# Bus from Finglas to Swords



## collieb (21 Nov 2007)

Does anyone know if there is any direct bus that travels between finglas and swords?


----------



## ClubMan (21 Nov 2007)

Moved from Miscellaneous Non-financial Questions.


----------



## pc7 (22 Nov 2007)

dont know of a direct one but you could get the 17a from finglas to santry and get the 41, 41b, 41c, 33 to swords. Only posting this option as you've had no feedback, hope it helps.


----------



## swordshead (22 Nov 2007)

No i dont think so..pc7s advice is spot on..itll require 2 buses!


----------



## dereko1969 (22 Nov 2007)

you might get a better response here:
http://www.boards.ie/vbulletin/forumdisplay.php?f=246


----------



## collieb (22 Nov 2007)

Thanks for replies, and apologies for worng forum but was in a rush when i posted!!

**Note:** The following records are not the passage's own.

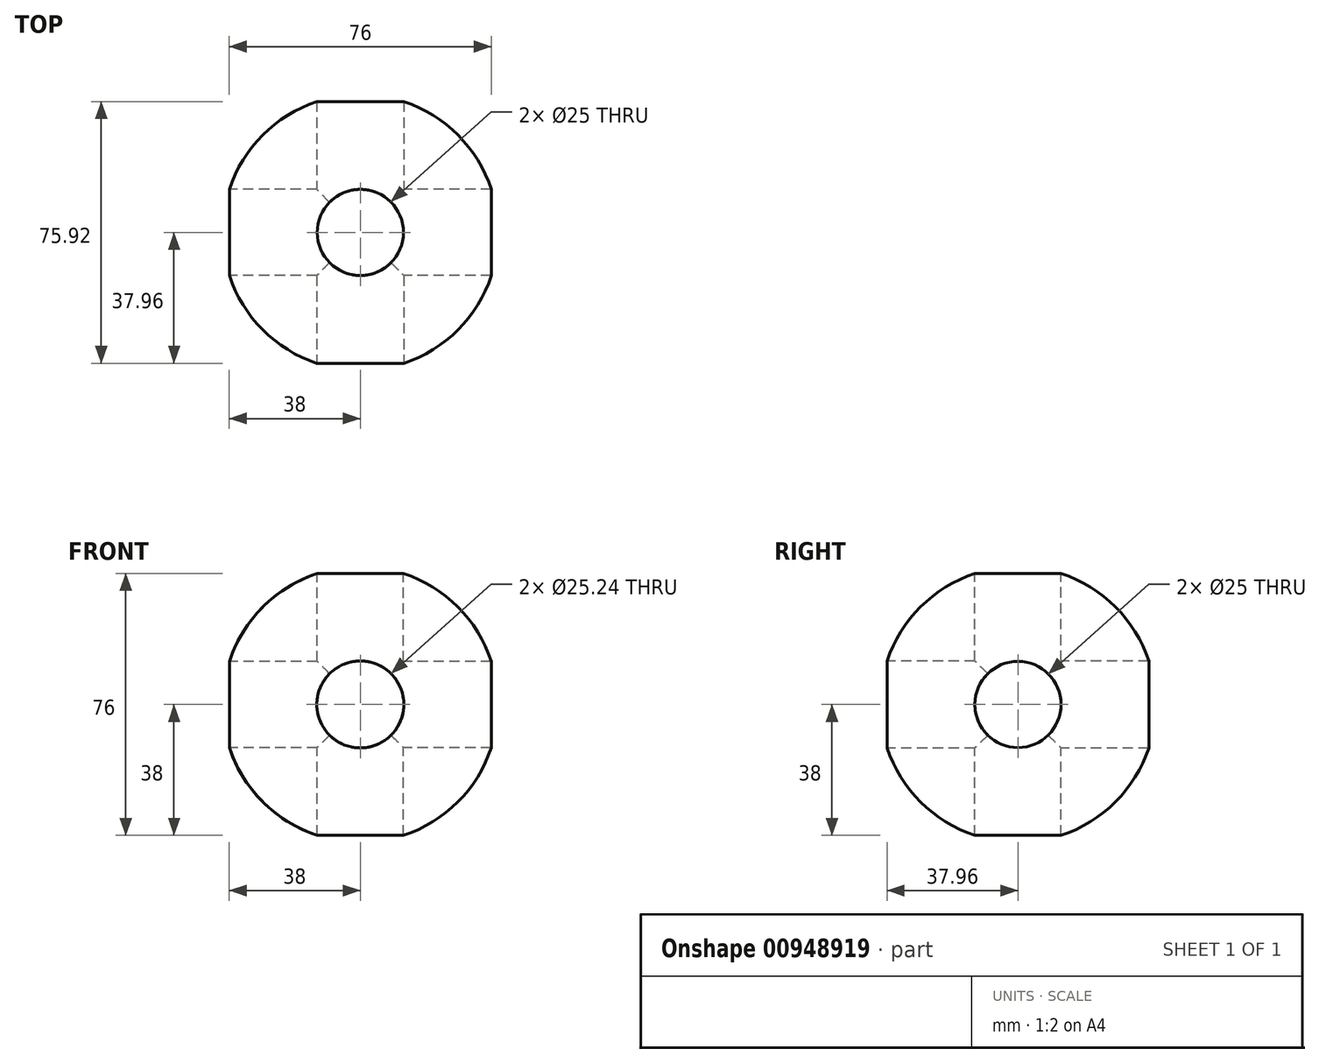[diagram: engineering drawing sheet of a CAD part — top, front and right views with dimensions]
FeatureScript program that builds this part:
annotation { "Feature Type Name" : "Feature", "Feature Type Description" : "" }
export const myFeature = defineFeature(function(context is Context, id is Id, definition is map)
    precondition{}
    {
        {
            var Q0;
            Q0=qCreatedBy(makeId("Front.planeOp"),FACE);
            var sketch = newSketch(context, id + "F0", { "sketchPlane" : qUnion([Q0])});
            skArc(sketch, "E0", {"start": v(0, -40) * mm, "mid": v(40, 0) * mm, "end": v(0, 40) * mm});
            skLineSegment(sketch, "E1", {"start": v(0, 40) * mm, "end": v(0, -40) * mm});
            skSolve(sketch);
        }
        {
            var Q0;
            Q0=makeQuery(id+"F0.imprint","IMPRINT",FACE,{"disambiguationData":[TD([[makeQuery(id+"F0.imprint","IMPRINT",EDGE,{"derivedFrom":sQuery(id+"F0.wireOp",EDGE,"E0")}),1.0]])]});
            var Q1;
            Q1=sQuery(id+"F0.wireOp",EDGE,"E1");
            revolve(context, id + "F1", {"surfaceOperationType" : NewSurfaceOperationType.NEW, "entities" : qUnion([Q0]), "axis" : qUnion([Q1]), "revolveType" : RevolveType.FULL});
        }
        {
            var Q0;
            Q0=qCreatedBy(makeId("Right.planeOp"),FACE);
            var sketch = newSketch(context, id + "F2", { "sketchPlane" : qUnion([Q0])});
            skCircle(sketch, "E2", {"center": v(0, 0) * mm, "radius": 12.5 * mm});
            skSolve(sketch);
        }
        {
            var Q0;
            Q0 = qSketchRegion(id + "F2", true);
            extrude(context, id + "F3", {"entities" : qUnion([Q0]), "operationType" : NewBodyOperationType.REMOVE, "endBound" : BoundingType.SYMMETRIC, "depth" : 80 * mm, "offsetDistance" : 25.4 * mm});
        }
        {
            var Q0;
            Q0=qCreatedBy(makeId("Front.planeOp"),FACE);
            var sketch = newSketch(context, id + "F4", { "sketchPlane" : qUnion([Q0])});
            skCircle(sketch, "E3", {"center": v(0, 0) * mm, "radius": 12.62 * mm});
            skSolve(sketch);
        }
        {
            var Q0;
            Q0 = qSketchRegion(id + "F4", true);
            extrude(context, id + "F5", {"entities" : qUnion([Q0]), "operationType" : NewBodyOperationType.REMOVE, "endBound" : BoundingType.SYMMETRIC, "oppositeDirection" : true, "depth" : 80 * mm, "offsetDistance" : 25.4 * mm});
        }
        {
            var Q0;
            Q0=qCreatedBy(makeId("Top.planeOp"),FACE);
            var sketch = newSketch(context, id + "F6", { "sketchPlane" : qUnion([Q0])});
            skCircle(sketch, "E4", {"center": v(0, 0) * mm, "radius": 12.5 * mm});
            skSolve(sketch);
        }
        {
            var Q0;
            Q0 = qSketchRegion(id + "F6", true);
            extrude(context, id + "F7", {"entities" : qUnion([Q0]), "operationType" : NewBodyOperationType.REMOVE, "endBound" : BoundingType.SYMMETRIC, "oppositeDirection" : true, "depth" : 80 * mm, "offsetDistance" : 25.4 * mm});
        }
    });
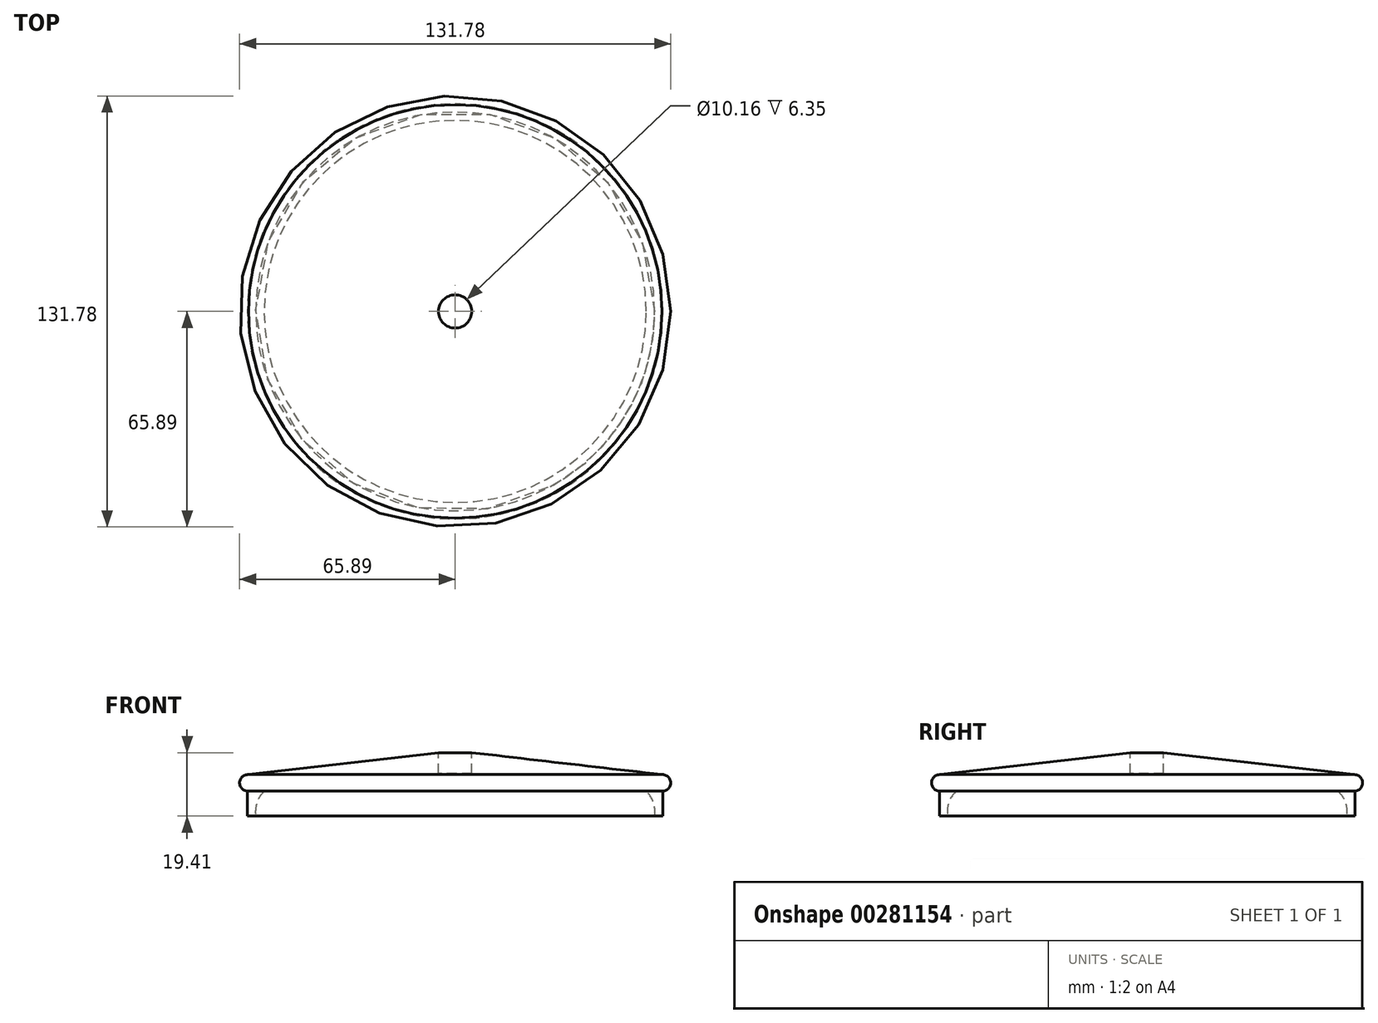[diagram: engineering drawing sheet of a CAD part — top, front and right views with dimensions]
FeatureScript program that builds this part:
annotation { "Feature Type Name" : "Feature", "Feature Type Description" : "" }
export const myFeature = defineFeature(function(context is Context, id is Id, definition is map)
    precondition{}
    {
        {
            var Q0;
            Q0=qCreatedBy(makeId("Front.planeOp"),FACE);
            var sketch = newSketch(context, id + "F0", { "sketchPlane" : qUnion([Q0])});
            skLineSegment(sketch, "E0", {"start": v(0, 7.62) * mm, "end": v(58.41, 7.62) * mm});
            skLineSegment(sketch, "E1", {"start": v(0, 13.06) * mm, "end": v(0, 7.62) * mm});
            skArc(sketch, "E2", {"start": v(63.5, 7.62) * mm, "mid": v(65.89, 10.31) * mm, "end": v(63.2, 12.7) * mm});
            skLineSegment(sketch, "E3", {"start": v(63.5, 7.62) * mm, "end": v(63.5, 0) * mm});
            skLineSegment(sketch, "E4", {"start": v(0, 13.06) * mm, "end": v(5.08, 13.06) * mm});
            skLineSegment(sketch, "E5", {"start": v(5.08, 13.06) * mm, "end": v(5.08, 19.4) * mm});
            skLineSegment(sketch, "E6", {"start": v(5.08, 19.4) * mm, "end": v(63.2, 12.7) * mm});
            skArc(sketch, "E7", {"start": v(60.96, 0) * mm, "mid": v(60.6, 4.12) * mm, "end": v(58.41, 7.62) * mm});
            skLineSegment(sketch, "E8", {"start": v(60.96, 0) * mm, "end": v(63.5, 0) * mm});
            skSolve(sketch);
        }
        {
            var Q0;
            Q0 = qSketchRegion(id + "F0", true);
            var Q1;
            Q1=sQuery(id+"F0.wireOp",EDGE,"E1");
            revolve(context, id + "F1", {"entities" : qUnion([Q0]), "axis" : qUnion([Q1]), "revolveType" : RevolveType.FULL});
        }
    });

HAd a fair idea there are no Dublin Bus routes but was checking for private operators. Its a pity because the two places are so close you could cycle - if you were into that sort of thing!! Know a guy who has just move to Finglas and offered a job in Swords, but no car. Even though they are a 15 minute drive apart it could take 90 minutes by bus!! Only in Dublin...


----------



## ClubMan (22 Nov 2007)

So why doesn't *HE *cycle or get a moped or something?


----------



## collieb (22 Nov 2007)

Because *HE* isn't into that sort of thing (his words)! Though 4 buses - a 3 hour or more round trip - into and from work every day might help to change his mind!


----------



## ClubMan (22 Nov 2007)

I guess he doesn't really want the job if lack of a direct bus route to it from his home is a deal breaker.


----------